The Chief Oncologist met with me to warn me about the side effects of today’s chemo and…(Get ready for this, prayer warriors-good news!—>) to tell me that the oncology team was very happy with her blood results so far and even though she will definitely need a platelet transfusion tomorrow, they think the chemo is doing its job, and doing it well! I think highly of this Oncologist but K wanted him nowhere near her and screamed in horror when he used his stethoscope on her. (Won’t have to teach this girl about ‘stranger danger!’)
K took a long nap while she and I were alone. Once she woke up (from getting her vitals taken) we played for a bit, then took a long walk to welcome daddy home from work. I left the hospital (what? Yeah I did~) to pick up dinner a mile away. So, walking into the lobby with my hands full with dinner, I can hear my child squeal with laughter (first of all, where is she? Second of all didn’t she have 3 chemo treatments today, and I’m hearing laughter?! ) That’s all due to prayers people! Chris called my name near the gift shop and apparently they had discovered a giant Elmo doll for sale! “Emmo Momma! Emmo!” I love that girl!

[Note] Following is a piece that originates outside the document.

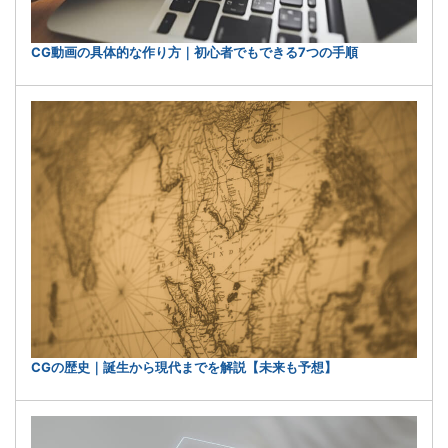
CG動画の具体的な作り方｜初心者でもできる7つの手順
CGの歴史｜誕生から現代までを解説【未来も予想】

We walked back to the room and ate dinner (she ate a cracker…didn’t want anything else but her milk. (C’mon sweet baby, eat.) I don’t want to mislead anyone either, there were large portions of the day that she moaned and whined…all the more reason for me to cuddle her! :>
So we got her in her jammies and did story time but she wanted to play. Finally, at 9:30 (!) her little eyes fluttered closed and I silently prayed over her for God to heal her, because He will! I think this girl is only at the beginning of amazing everyone, and due to prayer she will overcome this cancer battle! She is a strong fighter, and is already showing us that she will not allow “this chemo stuff “to stifle her laughter!
I thought of a different closing paragraph for this blog, but instead am feeling I need to encourage everyone to listen to ‘Who shall I fear’ by Chris Tomlin to find out where I am at today. This is a song I listen to at full volume when K isn’t in the car with me. Find the version on YouTube with the lyrics. Love.
Thank you to all the people praying, and we ask you to keep praying! I’ve always said there is no such thing as too many prayers!